Reputation: 1181
I have a graph data and this data includes millions of data. I try to figure out query optimization methods in neo4j.
For example, I have a query like:
MATCH ((a1:App{appId:1}) <- [:PAID_BY] - (k:Keyword{countryCode:'US'}) - [:PAID_BY] -> (a2:App{appId:2}))
return distinct k.value
limit 50
For this query optimization, which indexes should I create it? Or is there any optimization way for this query?

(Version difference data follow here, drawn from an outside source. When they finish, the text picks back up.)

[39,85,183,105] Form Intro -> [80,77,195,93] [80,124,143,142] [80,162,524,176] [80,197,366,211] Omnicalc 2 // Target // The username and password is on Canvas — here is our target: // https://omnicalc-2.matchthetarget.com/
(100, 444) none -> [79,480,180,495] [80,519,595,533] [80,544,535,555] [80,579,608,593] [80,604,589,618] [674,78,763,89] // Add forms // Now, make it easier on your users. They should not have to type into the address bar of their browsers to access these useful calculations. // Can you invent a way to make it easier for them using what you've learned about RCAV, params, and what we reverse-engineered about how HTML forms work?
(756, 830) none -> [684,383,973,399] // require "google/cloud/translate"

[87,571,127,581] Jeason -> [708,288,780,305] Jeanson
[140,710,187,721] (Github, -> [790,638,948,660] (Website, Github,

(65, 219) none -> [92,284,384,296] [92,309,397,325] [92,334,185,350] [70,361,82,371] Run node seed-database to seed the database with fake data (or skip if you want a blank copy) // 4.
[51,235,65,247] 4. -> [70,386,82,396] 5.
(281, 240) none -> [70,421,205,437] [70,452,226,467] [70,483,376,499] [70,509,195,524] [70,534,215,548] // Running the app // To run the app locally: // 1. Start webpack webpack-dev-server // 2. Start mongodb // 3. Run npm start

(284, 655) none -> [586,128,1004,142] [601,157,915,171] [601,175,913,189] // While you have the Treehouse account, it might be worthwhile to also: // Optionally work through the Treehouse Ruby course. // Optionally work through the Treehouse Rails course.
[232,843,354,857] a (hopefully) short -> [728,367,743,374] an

Note: In this query, I try to find mutual keywords between two apps.
Upvotes: 1
Views: 46
Reputation: 12684
Your query is collecting keywords that are common between app1 and app2. You can create indices on App.appId and Keyword.countryCode. Then use this query.
RETURN apoc.coll.toSet(
[ (:App{appId:1}) <- [:PAID_BY] -
(k:Keyword{countryCode:'US'}) -
[:PAID_BY] -> (:App{appId:2}) | k.value]) as keywords
Where apoc.col.toSet will ensure that the list have unique values
[ ] is called comprehension and similar to collect() function
| or pipe is a way to filter data. So you list will contain keyword.value
We love APOC functions and one liner code, isn't?
Upvotes: 2